- dictionary form (bare infinitive): do /du:/
- present tense: does /dʌz/ (3s), do (1s/p, 2s/p, 3p)
- past tense: did
- present participle: doing
- past participle: done /dʌn/
Auxiliary for the "simple" past & present
do is the auxiliary verb marking the simple past and present.
- It is used both in negative and interrogative sentences to fuse with the grammatical markers of time and person.
- —Does it work?
- ——It doesn't seem to...
- —Strange. It worked yesterday.
- ——Did it? Maybe I just don't know how it works.
- In affirmative sentences it is not required. It can however be used emphatically (in contrastives and tag questions for example).
- —I remember you said they didn't care. In the end, they did care, did they?

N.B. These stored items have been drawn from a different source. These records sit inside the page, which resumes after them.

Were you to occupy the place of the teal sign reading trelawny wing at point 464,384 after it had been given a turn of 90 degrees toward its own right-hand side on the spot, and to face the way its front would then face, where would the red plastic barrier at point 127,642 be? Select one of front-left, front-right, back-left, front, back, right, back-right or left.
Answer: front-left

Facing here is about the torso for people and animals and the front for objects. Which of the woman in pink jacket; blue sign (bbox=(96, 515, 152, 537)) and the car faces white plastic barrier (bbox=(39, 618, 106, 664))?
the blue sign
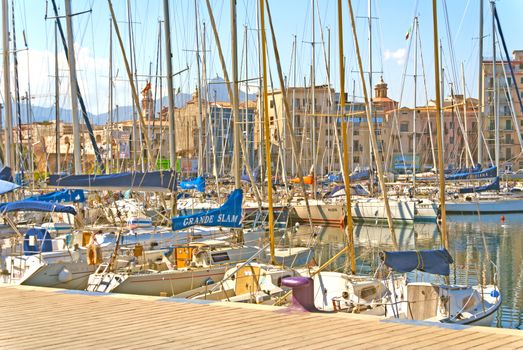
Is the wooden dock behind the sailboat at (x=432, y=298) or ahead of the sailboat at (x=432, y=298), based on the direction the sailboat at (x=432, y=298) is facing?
behind

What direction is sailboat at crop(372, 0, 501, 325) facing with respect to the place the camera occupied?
facing away from the viewer and to the right of the viewer
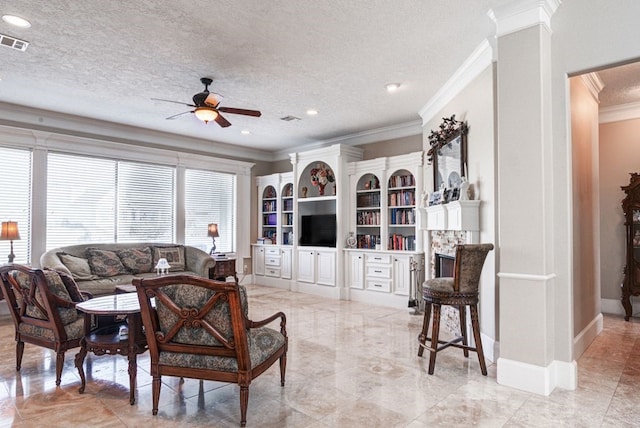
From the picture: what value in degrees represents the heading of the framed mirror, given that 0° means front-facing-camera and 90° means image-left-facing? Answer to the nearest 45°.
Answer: approximately 45°

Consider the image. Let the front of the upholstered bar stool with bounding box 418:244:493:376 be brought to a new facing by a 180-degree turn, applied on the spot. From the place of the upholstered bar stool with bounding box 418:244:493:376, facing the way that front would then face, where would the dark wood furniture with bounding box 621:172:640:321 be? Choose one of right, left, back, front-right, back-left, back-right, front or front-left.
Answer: front-left

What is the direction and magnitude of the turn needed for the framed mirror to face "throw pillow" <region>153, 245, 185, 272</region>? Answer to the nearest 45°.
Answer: approximately 45° to its right

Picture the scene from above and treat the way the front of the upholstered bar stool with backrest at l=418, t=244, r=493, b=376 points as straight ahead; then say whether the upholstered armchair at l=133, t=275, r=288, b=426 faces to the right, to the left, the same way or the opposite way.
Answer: to the right

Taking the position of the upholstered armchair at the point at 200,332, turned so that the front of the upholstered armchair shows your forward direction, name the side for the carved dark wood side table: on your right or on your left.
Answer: on your left
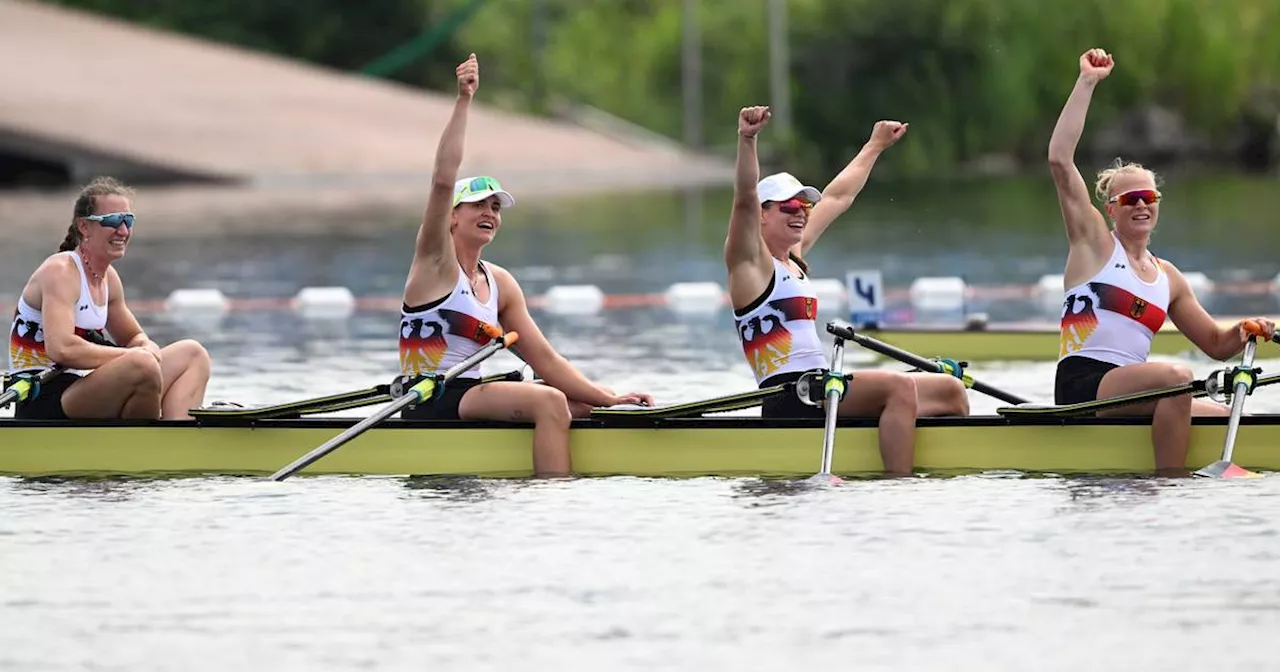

Well, well...
- It is also used to refer to the previous main verb in discourse.
- —I gave you the keys yesterday.
- ——No you didn't.
- —Yes I did. Look. They're right over there on your desk.
Lightweight lexical verb
A sentence like, "yes, let's do that" takes its meaning from the preceding context.
- Shall we make dinner?
- We could just leave this until tomorrow.
- We could survey a couple hundred people and see what they think before making a decision.
Make or Do?
Generally you do repetitive tasks -- the focus is on the activity, but when you make something you create it -- the focus is on the product.